The Remainder is Prime or 1

追加: 2026-05-23

[00:00:02]Welcome to another video.

[00:00:05]We know that prime numbers are not divisible by any other number except themselves and one.

[00:00:13]So, if we take any prime number and divide it by 30, the task in this video is to show that the remainder will be one or a prime number. No other options.

[00:00:27]Let's get into the video.

[00:00:30]>> [music] [music] >> So, the first thing that we want to recognize is that whenever you split a number into two, you have to look out for the properties of the split. Let me tell you what that means. This is the most important fact in this problem.

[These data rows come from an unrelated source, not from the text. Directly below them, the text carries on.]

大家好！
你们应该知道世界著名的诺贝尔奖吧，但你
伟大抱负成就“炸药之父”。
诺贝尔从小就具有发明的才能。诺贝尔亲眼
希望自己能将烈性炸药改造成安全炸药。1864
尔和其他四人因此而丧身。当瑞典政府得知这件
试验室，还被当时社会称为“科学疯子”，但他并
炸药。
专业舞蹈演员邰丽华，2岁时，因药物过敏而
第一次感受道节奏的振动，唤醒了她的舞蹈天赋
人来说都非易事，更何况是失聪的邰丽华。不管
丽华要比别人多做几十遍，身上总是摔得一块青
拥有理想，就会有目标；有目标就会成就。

And in fact, it is the only fact that we need. Anytime you split a number like this, if A can be split into B + C, if any number divides both B and C, then that number must be the divide A. Or, if any number divides A and B, then that number must divide C. So, if any two of them have a common factor, it is also a factor of the third. That's another way of stating this. If D is a factor of any two, then D is a factor of the third. It doesn't matter which two something can divide. Let me give you a very clean example.

[00:01:35]Let's say we split 20 into 14 and 6. Notice that the only number that divides 14 and 6 is 2. So, that number must also divide 20.

[00:01:50]Okay?

[00:01:52]Now, notice this. Let's take a prime number, 11.

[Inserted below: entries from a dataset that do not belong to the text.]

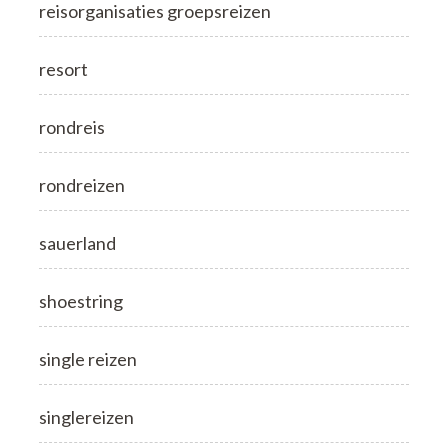
reisorganisaties groepsreizen
resort
rondreis
rondreizen
sauerland
shoestring
single reizen
singlereizen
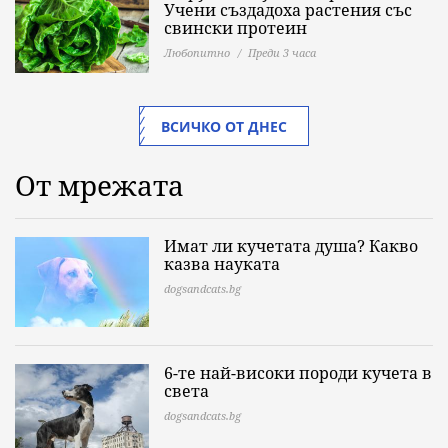
Учени създадоха растения със
свински протеин
Любопитно
Преди 3 часа
ВСИЧКО ОТ ДНЕС
От мрежата
Имат ли кучетата душа? Какво
казва науката
dogsandcats.bg
6-те най-високи породи кучета в
света
dogsandcats.bg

[00:01:57]There is no way to split 11 into two numbers so that there's a number that divides both of them. It's impossible.

[00:02:06]Okay? Because if a number divides any the two of them, then that number has to divide 11. Well, there is no number that divides 11 except one. And that's the whole concept in this question. There's something unique about 30 though. It's because of what it carries, okay? Um and that's what we're doing. So, we're going to say if a prime number is divided by 30 has remainder remainder R then we can write the prime number as a multiple of 30 plus the remainder. How many times will 30 divide the prime number? K times, okay? What's the remainder? R. What we need to show is that because 30k and R cannot have a common factor because their common factor will have to divide P, but that common factor cannot unless it's one, right? So, these must be relatively prime.

[00:03:14]So, no number that divides 30k can divide R. And that's it. So, the question is what could R be? What are the possible remainders when you divide a prime number by 30? Well, the possible remainders are all numbers less than 30, right? So, possible values of R will be 1 2 So, notice that all the possible remainders are these. We can't include zero because if you say it's zero, then it means 30 divides a prime number, which we know doesn't make any sense.

[00:03:58]Okay, and we can't write 30 for R because 30 is 30, which will make it divisible also. So, here one thing one thing we know is that anything that divides 30 cannot divide R, and these are the possible [clears throat] values of R. Okay? The prime factors of 30 are two, three, and five. Actually, 2 * 3 * 5 is 30. So, those three prime numbers cannot divide any number here. If it divides it, it's going to break this rule that we just made. So, all we got to do is eliminate all even numbers.

[00:04:38]Eliminate all Eliminate all multiples of three.

[00:04:50]>> [sighs and snorts] >> Then eliminate all multiples of five.

[00:04:56]This is gone.

[00:05:00]This is gone.

[00:05:04]What is left?

[00:05:06]Now, see what's left on the board.

[00:05:09]Everything on the board is a prime number plus one.

[00:05:16]And that's the proof.

[00:05:22]So, since the prime factors of 30 are two, three, and five, we must eliminate all multiples of two, three, and five.

[00:05:30]That we just did, and the only numbers left are one and all the prime numbers less than 30.

[00:05:38]So, so, R can only be one.

[00:05:50]7 11 13 17, 19 23 29 Did I miss any number?

[00:06:05]1 7 11 13 17 19 23 and 29 Therefore P over 30 has remainder that is prime or 1 Nice little proof there. Never stop learning. Those who stop learning stop living. Bye-bye.